Every line of the data should be written out exactly, with the pictures left out.

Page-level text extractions
....................

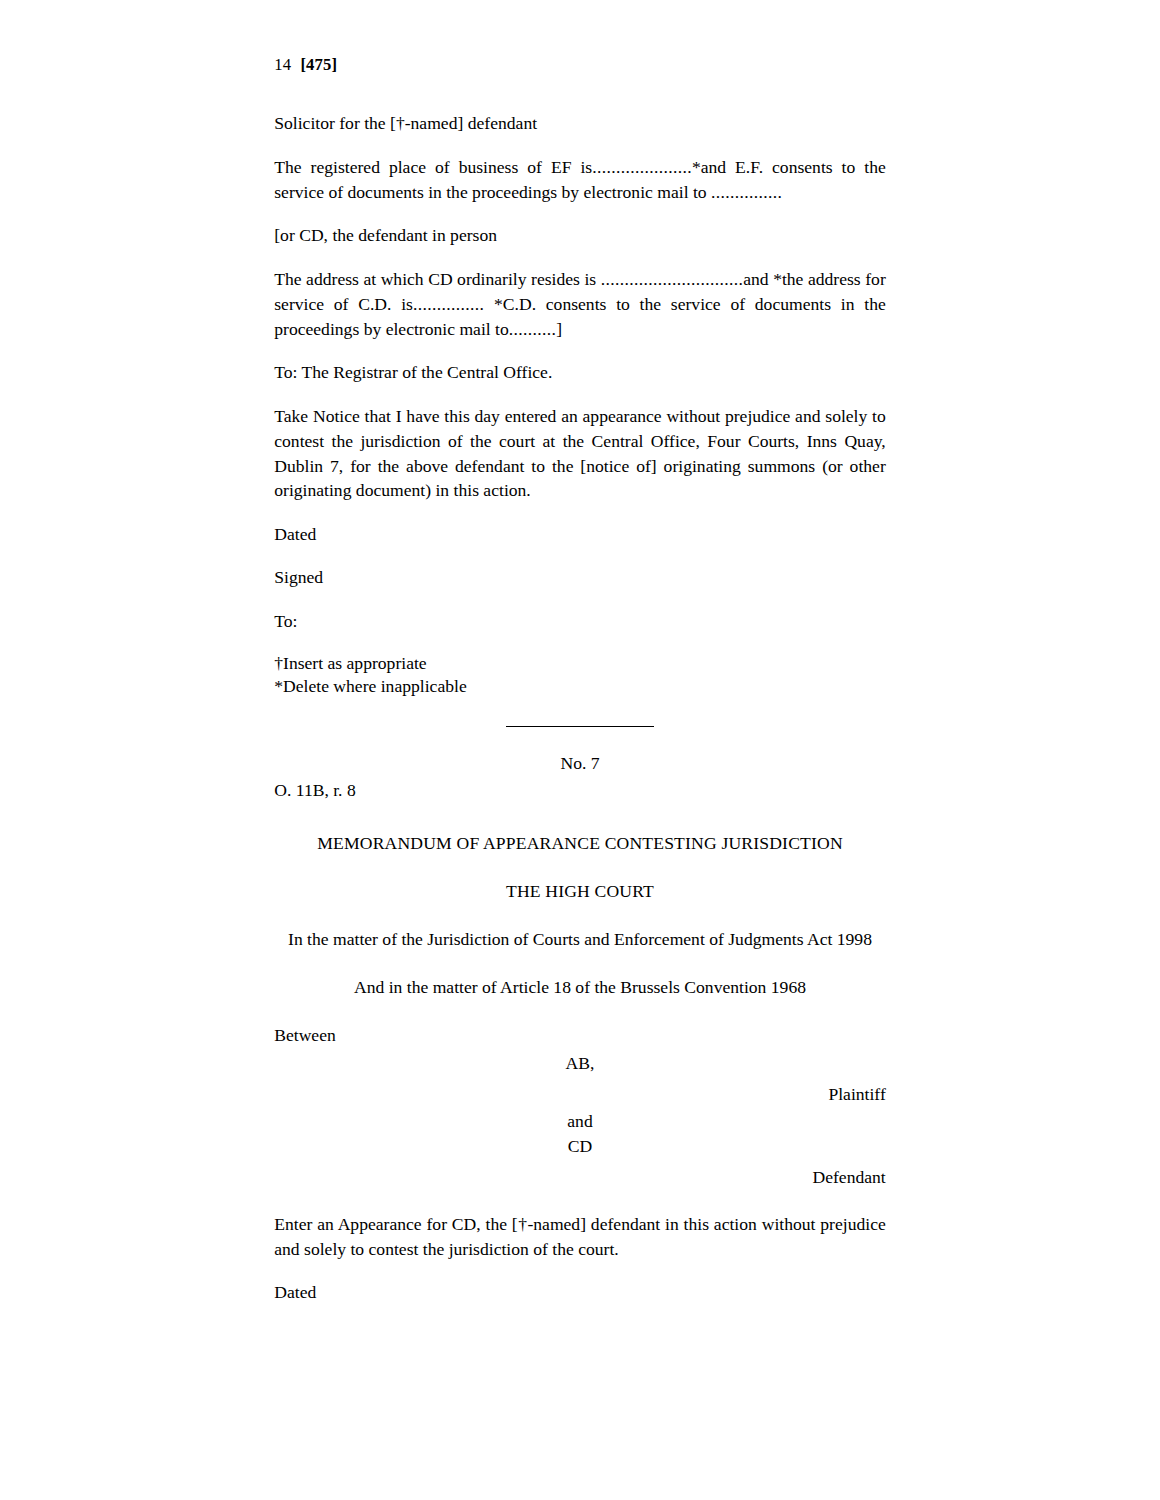14[475]
Solicitor for the [†-named] defendant
The registered place of business of EF is.....................*and E.F. consents to the service of documents in the proceedings by electronic mail to ...............
[or CD, the defendant in person
The address at which CD ordinarily resides is .............................. and *the address for service of C.D. is............... *C.D. consents to the service of documents in the proceedings by electronic mail to..........]
To: The Registrar of the Central Office.
Take Notice that I have this day entered an appearance without prejudice and solely to contest the jurisdiction of the court at the Central Office, Four Courts, Inns Quay, Dublin 7, for the above defendant to the [notice of] originating summons (or other originating document) in this action.
Dated
Signed
To:
†Insert as appropriate
*Delete where inapplicable
No. 7
O. 11B, r. 8
MEMORANDUM OF APPEARANCE CONTESTING JURISDICTION
THE HIGH COURT
In the matter of the Jurisdiction of Courts and Enforcement of Judgments Act 1998
And in the matter of Article 18 of the Brussels Convention 1968
Between
AB,
Plaintiff
and
CD
Defendant
Enter an Appearance for CD, the [†-named] defendant in this action without prejudice and solely to contest the jurisdiction of the court.
Dated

....................

= EXERCISE SOLUTION =
14[475]
Solicitor for the [†-named] defendant
The registered place of business of EF is.....................*and E.F. consents to the service of documents in the proceedings by electronic mail to ...............
[or CD, the defendant in person
The address at which CD ordinarily resides is .............................. and *the address for service of C.D. is............... *C.D. consents to the service of documents in the proceedings by electronic mail to..........]
To: The Registrar of the Central Office.
Take Notice that I have this day entered an appearance without prejudice and solely to contest the jurisdiction of the court at the Central Office, Four Courts, Inns Quay, Dublin 7, for the above defendant to the [notice of] originating summons (or other originating document) in this action.
Dated
Signed
To:
†Insert as appropriate
*Delete where inapplicable
No. 7
O. 11B, r. 8
MEMORANDUM OF APPEARANCE CONTESTING JURISDICTION
THE HIGH COURT
In the matter of the Jurisdiction of Courts and Enforcement of Judgments Act 1998
And in the matter of Article 18 of the Brussels Convention 1968
Between
AB,
Plaintiff
and
CD
Defendant
Enter an Appearance for CD, the [†-named] defendant in this action without prejudice and solely to contest the jurisdiction of the court.
Dated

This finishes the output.